The calves are nurtured and then released into the wild at two to three-years-old when they are independent enough to survive. So far the center has released more than 40 giraffes into safe game parks and conservancies across the country.
Warthogs on the side of the road by the Giraffe Center get fed Giraffe pellets.
Did you know giraffe tongues are medicinal and sanitary? Acacia trees are what giraffes mostly feed on. The leaves, bark, roots are used to produce medicine in Kenya.
We loved how close we could get to the giraffes!
Utamaduni Craft Centre
This shopping building is comprised of about 18 shops with fixed pricing. It carries higher-end African arts and crafts, mostly for tourists. We found a few unique items here which we’re happy we purchased. But the pricing was much higher than can be found at the street markets. We did not have time to visit a Maasai Market which is where we wanted to go.
What I Recommend
Along with the above sites we enjoyed, I recommend the following:
As part of the mission work I did with Matanya’s Hope, I visited a school in one of the largest slums in the world, Kibera. I wish we had more time to take my family through this area of Nairobi and to have them visit the school.

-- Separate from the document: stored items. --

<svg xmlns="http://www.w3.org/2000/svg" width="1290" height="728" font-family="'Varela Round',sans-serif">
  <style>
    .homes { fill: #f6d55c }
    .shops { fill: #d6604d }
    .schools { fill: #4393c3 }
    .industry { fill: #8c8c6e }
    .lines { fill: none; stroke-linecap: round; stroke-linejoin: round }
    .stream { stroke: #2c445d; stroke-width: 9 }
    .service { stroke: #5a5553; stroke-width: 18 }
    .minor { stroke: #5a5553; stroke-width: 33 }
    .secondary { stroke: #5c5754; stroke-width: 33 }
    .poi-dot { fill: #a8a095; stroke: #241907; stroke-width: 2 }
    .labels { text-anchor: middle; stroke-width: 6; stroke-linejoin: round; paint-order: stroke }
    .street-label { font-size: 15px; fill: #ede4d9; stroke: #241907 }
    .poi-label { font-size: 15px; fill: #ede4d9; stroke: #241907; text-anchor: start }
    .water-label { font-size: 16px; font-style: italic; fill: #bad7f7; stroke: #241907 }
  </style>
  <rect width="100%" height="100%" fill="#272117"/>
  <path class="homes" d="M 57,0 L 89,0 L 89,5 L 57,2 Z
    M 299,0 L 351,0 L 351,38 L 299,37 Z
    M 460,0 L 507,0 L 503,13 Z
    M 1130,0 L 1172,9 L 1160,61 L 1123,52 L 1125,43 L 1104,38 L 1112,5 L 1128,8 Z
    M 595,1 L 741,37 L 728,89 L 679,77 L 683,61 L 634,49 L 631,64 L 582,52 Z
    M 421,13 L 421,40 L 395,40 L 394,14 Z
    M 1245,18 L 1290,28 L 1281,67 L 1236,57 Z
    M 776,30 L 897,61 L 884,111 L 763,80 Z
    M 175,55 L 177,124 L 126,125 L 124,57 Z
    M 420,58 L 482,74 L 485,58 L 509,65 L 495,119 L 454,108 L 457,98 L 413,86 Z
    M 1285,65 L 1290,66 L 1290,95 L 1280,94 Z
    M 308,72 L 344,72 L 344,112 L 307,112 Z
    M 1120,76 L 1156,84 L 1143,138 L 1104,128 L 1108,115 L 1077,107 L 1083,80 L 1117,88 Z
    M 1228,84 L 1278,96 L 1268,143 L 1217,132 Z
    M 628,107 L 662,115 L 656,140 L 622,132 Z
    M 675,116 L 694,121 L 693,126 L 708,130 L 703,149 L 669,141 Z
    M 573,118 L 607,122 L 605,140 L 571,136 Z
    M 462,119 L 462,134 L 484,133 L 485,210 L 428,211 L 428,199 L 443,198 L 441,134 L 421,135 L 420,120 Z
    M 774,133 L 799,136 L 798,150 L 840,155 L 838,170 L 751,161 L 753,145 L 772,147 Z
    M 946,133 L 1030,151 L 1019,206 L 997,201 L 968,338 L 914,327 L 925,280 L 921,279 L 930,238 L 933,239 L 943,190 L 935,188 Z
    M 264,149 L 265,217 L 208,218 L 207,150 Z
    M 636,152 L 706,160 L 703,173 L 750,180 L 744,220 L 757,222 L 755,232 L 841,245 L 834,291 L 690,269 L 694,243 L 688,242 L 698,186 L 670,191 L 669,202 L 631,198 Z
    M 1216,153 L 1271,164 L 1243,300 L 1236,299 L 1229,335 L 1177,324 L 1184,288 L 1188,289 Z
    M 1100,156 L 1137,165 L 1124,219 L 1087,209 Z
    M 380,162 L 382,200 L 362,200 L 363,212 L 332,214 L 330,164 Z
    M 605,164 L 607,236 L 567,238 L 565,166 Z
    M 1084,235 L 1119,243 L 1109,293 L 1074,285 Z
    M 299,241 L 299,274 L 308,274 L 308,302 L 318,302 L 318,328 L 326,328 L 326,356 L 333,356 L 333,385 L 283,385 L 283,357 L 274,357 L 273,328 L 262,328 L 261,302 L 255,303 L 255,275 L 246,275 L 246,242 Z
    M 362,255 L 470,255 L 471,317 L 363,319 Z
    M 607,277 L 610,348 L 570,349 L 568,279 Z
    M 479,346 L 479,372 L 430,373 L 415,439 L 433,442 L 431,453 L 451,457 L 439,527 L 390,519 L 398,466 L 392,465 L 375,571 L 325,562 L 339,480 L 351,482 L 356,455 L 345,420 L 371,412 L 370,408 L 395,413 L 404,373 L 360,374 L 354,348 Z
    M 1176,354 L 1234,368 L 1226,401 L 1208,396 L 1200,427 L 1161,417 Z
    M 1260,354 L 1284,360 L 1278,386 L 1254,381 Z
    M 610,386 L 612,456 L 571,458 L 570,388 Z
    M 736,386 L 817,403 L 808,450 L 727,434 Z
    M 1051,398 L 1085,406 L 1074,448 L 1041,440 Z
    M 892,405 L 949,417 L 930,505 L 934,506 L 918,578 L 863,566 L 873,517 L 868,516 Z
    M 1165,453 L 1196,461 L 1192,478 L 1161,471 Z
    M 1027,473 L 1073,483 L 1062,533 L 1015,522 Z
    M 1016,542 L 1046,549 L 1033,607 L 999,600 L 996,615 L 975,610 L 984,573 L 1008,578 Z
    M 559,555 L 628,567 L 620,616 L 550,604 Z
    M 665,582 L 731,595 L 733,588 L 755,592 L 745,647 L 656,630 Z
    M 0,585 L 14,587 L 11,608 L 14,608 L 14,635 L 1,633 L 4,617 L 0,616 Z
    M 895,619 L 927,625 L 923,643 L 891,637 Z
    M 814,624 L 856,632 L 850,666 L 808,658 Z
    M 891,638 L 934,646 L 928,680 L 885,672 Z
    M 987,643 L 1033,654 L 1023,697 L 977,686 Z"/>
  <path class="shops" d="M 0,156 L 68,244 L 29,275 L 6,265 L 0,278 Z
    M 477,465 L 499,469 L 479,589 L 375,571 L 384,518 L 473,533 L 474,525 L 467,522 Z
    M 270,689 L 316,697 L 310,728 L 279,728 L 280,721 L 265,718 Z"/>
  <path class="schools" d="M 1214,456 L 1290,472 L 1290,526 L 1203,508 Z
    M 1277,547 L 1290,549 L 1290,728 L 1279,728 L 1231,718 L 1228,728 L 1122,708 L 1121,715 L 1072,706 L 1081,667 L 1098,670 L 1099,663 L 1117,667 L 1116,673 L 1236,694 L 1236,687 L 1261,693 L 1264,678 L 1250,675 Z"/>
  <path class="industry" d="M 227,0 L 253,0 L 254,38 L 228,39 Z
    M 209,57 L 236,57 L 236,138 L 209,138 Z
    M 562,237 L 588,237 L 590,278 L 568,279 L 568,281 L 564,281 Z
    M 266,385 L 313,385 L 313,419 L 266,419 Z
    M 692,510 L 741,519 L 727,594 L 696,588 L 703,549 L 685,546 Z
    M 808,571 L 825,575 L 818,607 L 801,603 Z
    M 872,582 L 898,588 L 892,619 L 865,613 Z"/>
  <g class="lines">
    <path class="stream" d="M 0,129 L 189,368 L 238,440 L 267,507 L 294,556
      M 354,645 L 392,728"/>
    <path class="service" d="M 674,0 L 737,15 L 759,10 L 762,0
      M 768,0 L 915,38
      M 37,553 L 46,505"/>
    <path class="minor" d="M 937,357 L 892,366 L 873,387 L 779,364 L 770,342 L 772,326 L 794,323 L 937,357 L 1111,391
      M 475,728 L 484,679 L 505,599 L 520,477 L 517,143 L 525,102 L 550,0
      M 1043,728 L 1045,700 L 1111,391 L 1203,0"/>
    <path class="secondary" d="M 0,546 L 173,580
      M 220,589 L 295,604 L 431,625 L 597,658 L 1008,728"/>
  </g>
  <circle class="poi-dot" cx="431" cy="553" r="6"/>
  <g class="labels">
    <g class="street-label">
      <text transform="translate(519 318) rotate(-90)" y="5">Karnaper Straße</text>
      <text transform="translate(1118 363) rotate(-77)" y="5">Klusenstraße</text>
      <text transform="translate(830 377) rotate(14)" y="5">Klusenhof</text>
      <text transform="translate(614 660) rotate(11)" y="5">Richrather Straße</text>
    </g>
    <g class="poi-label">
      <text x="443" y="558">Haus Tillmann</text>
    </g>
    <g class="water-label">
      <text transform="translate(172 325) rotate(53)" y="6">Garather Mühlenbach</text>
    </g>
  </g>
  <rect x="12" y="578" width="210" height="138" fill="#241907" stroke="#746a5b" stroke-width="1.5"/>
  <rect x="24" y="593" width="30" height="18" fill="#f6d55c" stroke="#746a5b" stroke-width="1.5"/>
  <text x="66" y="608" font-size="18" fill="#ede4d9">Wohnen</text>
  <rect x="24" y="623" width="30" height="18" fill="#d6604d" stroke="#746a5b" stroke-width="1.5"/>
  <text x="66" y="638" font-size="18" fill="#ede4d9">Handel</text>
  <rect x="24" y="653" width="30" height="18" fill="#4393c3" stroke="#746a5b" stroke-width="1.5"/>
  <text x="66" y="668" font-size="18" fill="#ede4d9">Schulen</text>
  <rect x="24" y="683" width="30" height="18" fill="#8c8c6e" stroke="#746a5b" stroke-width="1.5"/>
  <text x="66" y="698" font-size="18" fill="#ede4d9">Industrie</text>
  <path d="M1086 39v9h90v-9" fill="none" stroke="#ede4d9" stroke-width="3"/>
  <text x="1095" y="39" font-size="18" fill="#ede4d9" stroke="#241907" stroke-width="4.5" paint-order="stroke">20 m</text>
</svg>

I recommend families who visit Nairobi to take a guided tour through Kibera with a local. It is an eye opening and educational experience.
Airlines allow each traveler to bring 2 50lb suitcases. Most bring much less due to safari weight restrictions. Why not use the excess baggage allowance to bring gently used clothing, shoes and school supplies for children in Kenya? This would be a much appreciated donation for a school in Kibera.
Watch this 3 minute video of my visit to a school in Kibera. These are some of the most needy kids in the world.
Visit a Maasai Market
Nairobi has the most Maasai markets in the country. The Maasai market runs from Tuesday to Sunday, in different parts of the city. The most popular market days are Saturday and Sunday, when the traders operate from the High Court Parking lot in the city centre.
Remember to be cautious and bargain well! Prices are offered at about 10 times what they will generally accept.
What I Don’t Recommend
I am shocked this restaurant is rated 9 of 514 on Trip Advisor! It is a 100% tourist destination where the servers bring plates of various all-you-can-eat meat to your table. Chicken, pork, lamb, beef, crocodile, rabbit, and even ox balls are offered. Looking at all the meat made me want to become a vegetarian! Ugh. You know when you look around and see 0 locals, something is off.
Souvenir Shops Suggested by Tour Guides
The one-building shops filled with souvenirs near tourist areas mark their prices 10-20 times what the items are worth. Many times the tour guide is paid a commission for bringing tourists to the shops. In my opinion, these shops do not negotiate to fair prices and should be avoided! I don’t mind supporting businesses, but I don’t like to be taken advantage of just because I am a Westerner.